TASK DIRECTIONS → In the OpenDialog architecture text, copy the part starting with "Each of the" and going on through "your specific needs.", and rename "OpenDialog Core" to "OpenDialog Engine Core" wherever it appears in that part.

EXERCISE TEXT →
A high-level description of the OpenDialog Architecture
The Conversation Description Language (CDL) is a YAML-based format that allows us to specify conversational applications entirely in code. It also captures the specification for the types of functionality that the Conversation Engine should be able to support.
In earlier versions of OpenDialog you had to write conversations directly in the CDL. From version 1.x onwards, however, you create the conversations through the no-code Conversation Designer.
We provide the CDL specification for those that are interested in the detailed low-level view and for those that would be looking to get involved with core OpenDialog development.
Roadmap: we will be supporting import and export of conversational applications in this YAML format. Currently we only support an intermediate JSON format which is useful for transferring applications from one instance to the other but is not as readable.
Each of the components described below (except the Conversation Description Language) is a module of OpenDialog Core. OpenDialog Core orchestrates functionality between the different modules and it is pulled into the OpenDialog Application. The OpenDialog application is your starting point for building conversational apps. The OpenDialog Application provides the no-code user interface through which to compose conversational applications. You can then extend it based on your specific needs.
The conversation engine "runs" our conversations. It's the heart of OpenDialog. It determines, based on incoming utterances and overall state, what the next actions and outgoing messages should be. It also updates context appropriately.

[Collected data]
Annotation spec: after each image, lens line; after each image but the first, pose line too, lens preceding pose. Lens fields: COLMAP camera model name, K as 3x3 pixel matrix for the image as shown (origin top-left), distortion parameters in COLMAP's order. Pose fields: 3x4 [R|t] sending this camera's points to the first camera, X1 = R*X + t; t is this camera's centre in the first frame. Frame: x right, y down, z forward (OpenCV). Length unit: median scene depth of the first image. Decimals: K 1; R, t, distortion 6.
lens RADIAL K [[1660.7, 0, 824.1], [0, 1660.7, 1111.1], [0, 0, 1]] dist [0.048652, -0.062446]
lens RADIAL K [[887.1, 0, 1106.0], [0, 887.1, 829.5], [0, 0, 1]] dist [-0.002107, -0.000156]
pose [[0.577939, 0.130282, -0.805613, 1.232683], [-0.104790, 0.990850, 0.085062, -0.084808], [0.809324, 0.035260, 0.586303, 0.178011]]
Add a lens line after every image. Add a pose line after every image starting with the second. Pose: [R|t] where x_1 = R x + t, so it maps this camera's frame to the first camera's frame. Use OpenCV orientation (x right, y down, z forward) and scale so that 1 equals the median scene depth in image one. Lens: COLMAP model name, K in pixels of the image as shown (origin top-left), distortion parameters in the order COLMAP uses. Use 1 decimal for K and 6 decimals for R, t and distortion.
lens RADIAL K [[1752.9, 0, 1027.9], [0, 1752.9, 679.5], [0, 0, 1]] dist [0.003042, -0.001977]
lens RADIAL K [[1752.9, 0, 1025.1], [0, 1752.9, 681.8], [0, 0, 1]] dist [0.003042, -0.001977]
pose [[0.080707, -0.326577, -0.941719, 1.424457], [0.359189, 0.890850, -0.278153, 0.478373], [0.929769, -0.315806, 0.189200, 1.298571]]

RESPONSE BELOW →
Each of the components described below (except the Conversation Description Language) is a module of OpenDialog Engine Core. OpenDialog Engine Core orchestrates functionality between the different modules and it is pulled into the OpenDialog Application. The OpenDialog application is your starting point for building conversational apps. The OpenDialog Application provides the no-code user interface through which to compose conversational applications. You can then extend it based on your specific needs.